3頭の龍 新天地へ 諫早・金崎地区 龍踊で長年活躍 住民高齢化に伴い 小中学校などに譲渡

白龍の搬出作業をする関係者=諫早市高来町(関係者提供)

 長崎県の諫早市高来町金崎地区で地域行事に彩りを添えてきた龍踊(じゃおどり)の3頭の龍が4日、県内の小中学校などに引き取られた。住民の高齢化で出演に必要な人員をそろえることができない状態が続き、関係者が譲渡先を探していると本紙が4月23日付紙面で報じたところ、県内外から「引き取りたい」との希望が計9件寄せられた。長年、金崎龍踊り保存会の会長を務めてきた池田忠恕さん(98)は「寂しいがホッとした。住民の思いが詰まった龍。
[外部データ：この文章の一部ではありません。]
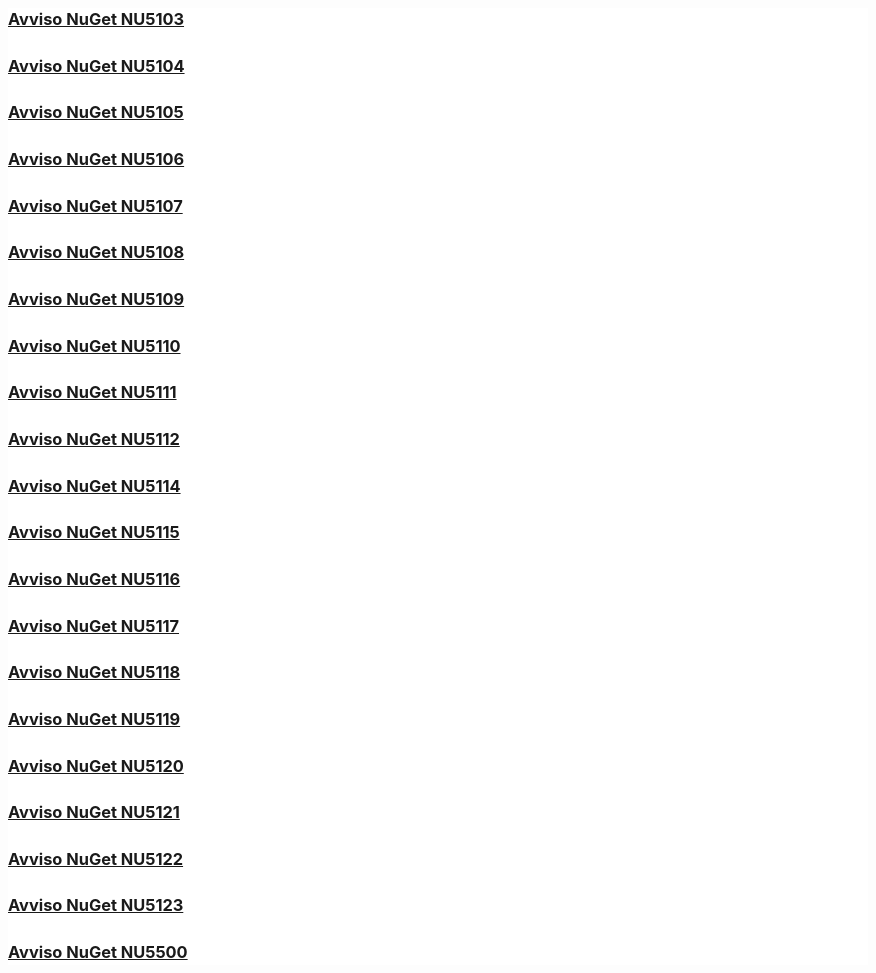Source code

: ### [Avviso NuGet NU5103](reference/errors-and-warnings/NU5103.md)
### [Avviso NuGet NU5104](reference/errors-and-warnings/NU5104.md)
### [Avviso NuGet NU5105](reference/errors-and-warnings/NU5105.md)
### [Avviso NuGet NU5106](reference/errors-and-warnings/NU5106.md)
### [Avviso NuGet NU5107](reference/errors-and-warnings/NU5107.md)
### [Avviso NuGet NU5108](reference/errors-and-warnings/NU5108.md)
### [Avviso NuGet NU5109](reference/errors-and-warnings/NU5109.md)
### [Avviso NuGet NU5110](reference/errors-and-warnings/NU5110.md)
### [Avviso NuGet NU5111](reference/errors-and-warnings/NU5111.md)
### [Avviso NuGet NU5112](reference/errors-and-warnings/NU5112.md)
### [Avviso NuGet NU5114](reference/errors-and-warnings/NU5114.md)
### [Avviso NuGet NU5115](reference/errors-and-warnings/NU5115.md)
### [Avviso NuGet NU5116](reference/errors-and-warnings/NU5116.md)
### [Avviso NuGet NU5117](reference/errors-and-warnings/NU5117.md)
### [Avviso NuGet NU5118](reference/errors-and-warnings/NU5118.md)
### [Avviso NuGet NU5119](reference/errors-and-warnings/NU5119.md)
### [Avviso NuGet NU5120](reference/errors-and-warnings/NU5120.md)
### [Avviso NuGet NU5121](reference/errors-and-warnings/NU5121.md)
### [Avviso NuGet NU5122](reference/errors-and-warnings/NU5122.md)
### [Avviso NuGet NU5123](reference/errors-and-warnings/NU5123.md)
### [Avviso NuGet NU5500](reference/errors-and-warnings/NU5500.md)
大事に活用してほしい」と喜んでいる。
 同地区では住民が長崎に出向いて学んだ明治以降、地域行事などの際に龍踊が披露され、住民融和に一役買ってきた。しかし、龍を操る龍衆や囃子方(はやしかた)など担い手が高齢化。子どもたちも部活動や塾などで確保が難しくなり、2014年の夏祭りを最後に、その勇姿は鳴りをひそめていた。昨年末に住民の間で処分の話が持ち上がり、小道具などと一緒に地元の上金崎公民館に保管していた全長17メートルの青龍、白龍、子龍の引き取り手を探していた。

保管されていた龍と池田さん=4月19日、諫早市高来町の上金崎公民館

 本紙の報道で問い合わせが相次ぎ、住民らが話し合った結果、青龍は西彼長与町立高田中(大串久隆校長)への譲渡が決定。白龍は、東京を拠点に活動している本県出身者らの龍踊愛好家グループ「東龍倶楽(くら)部(ぶ)」の渉外担当、岩永智さん(63)が中心となって引き取った。子龍は長崎市立桜町小(野中正樹校長)が譲り受けた。
 諏訪神社に近い桜町小や、高田中では、それぞれ児童や生徒らによる龍踊の披露が伝統になっている。高田中の大串校長は「大切にしてきた金崎地区の方々の思いも一緒に引き取りたい。子どもたちが一生懸命に練習して龍踊を披露する姿を見たら、喜んでもらえると思う」と話している。